– Держи. – Король гоблинов протянул мне ворох скомканного белого шелка. – Почему бы тебе не сыграть свои предыдущие пьесы? Это… – Слова застряли у него в горле, едва он расправил и внимательно рассмотрел материю. Я слишком поздно поняла, что это. В руках он держал мое свадебное платье с накарябанными углем нотами. Я вскочила, но то ли Король гоблинов был проворнее, то ли я замешкалась, однако он успел прочесть на этом платье всю мою душу до последней нотки.
– Хм-м-м, – протянул он, изучая символы. – Ты была в ярости, когда писала это.
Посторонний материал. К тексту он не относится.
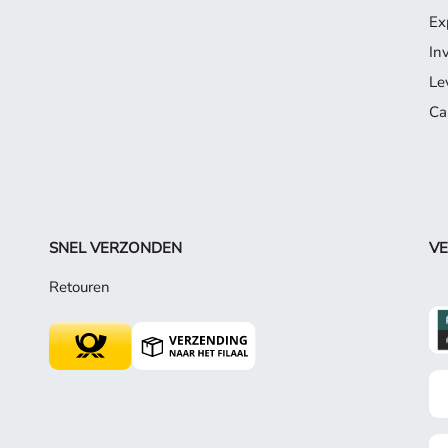
Ex
In
Le
Ca
SNEL VERZONDEN
VE
Retouren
Я вижу здесь гнев, бессилие и… – Подняв глаза, он ошеломленно выдохнул: – О, Элизабет… Ты написала эту музыку в свою… в нашу брачную ночь, так?
Я с размаху влепила ему пощечину. Удар пришелся точно в цель, и Король гоблинов пошатнулся, схватившись за лицо.
– Да как ты… – прошипела я. – Как вообще ты посмел!
– Элизабет, я…
– Ты заставляешь меня пожертвовать музыкой, отдаться тебе до последней частицы, а потом швыряешь эту жертву мне в лицо? Не смей! У тебя нет права смотреть на мою музыку вот так. – Я попыталась выхватить платье, желая изорвать материю на мелкие клочки и бросить их в огонь, но он меня удержал.
– Я не хотел… то есть, я думал…
– Что? Что ты думал? – перебила я. – Что я скажу тебе спасибо? Думал, сотворишь из воздуха этот инструмент, такой прекрасный и совершенный, и я буду вне себя от радости? Я не могу, просто не могу… – Чего именно не могу, я и сама не знала.
– Разве ты не этого желала? – На его щеках прорезался румянец. – Не это хотела от меня получить? Свою музыку! Время, чтобы сочинять! Свободу от обязанностей? – Он бросил платье на пол и шагнул ко мне. Король гоблинов был стройным, но высоким, и теперь нависал надо мной, как гора. – Я дал тебе все, о чем ты мечтала. Я устал оправдывать твои ожидания.
– Я тоже устала, – промолвила я, – оправдывать твои. – Мы стояли так близко, что ощущали на губах дыхание друг друга.
– И что я от тебя требовал?
Меня душили рыдания.
– Все! – всхлипнула я. – Тебе понадобилась моя сестра. Моя музыка. Моя жизнь. И все потому, что тебе нужна девушка, которая в душе уже умерла. Но я не та девушка, mein Herr, я давно перестала ею быть. Так чего же ты от меня хочешь?
Он замер в неподвижности. Это было затишье перед бурей, но бурей – грозой и ураганом – была я сама.
– Я говорил, чего хочу, – вполголоса промолвил он. – Мне нужна ты вся, целиком и полностью.
Я зашлась истерическим смехом.
– Тогда бери меня. Бери меня всю. Ты в своем праве, mein Herr.
Король гоблинов со свистом втянул воздух. Гнев в моей груди сменил тональность, минор стал мажором. Звук его взволнованного вдоха что-то во мне перевернул. Я приблизилась к нему.
– Возьми меня, – настаивала я. Вся моя ярость испарилась. – Возьми меня.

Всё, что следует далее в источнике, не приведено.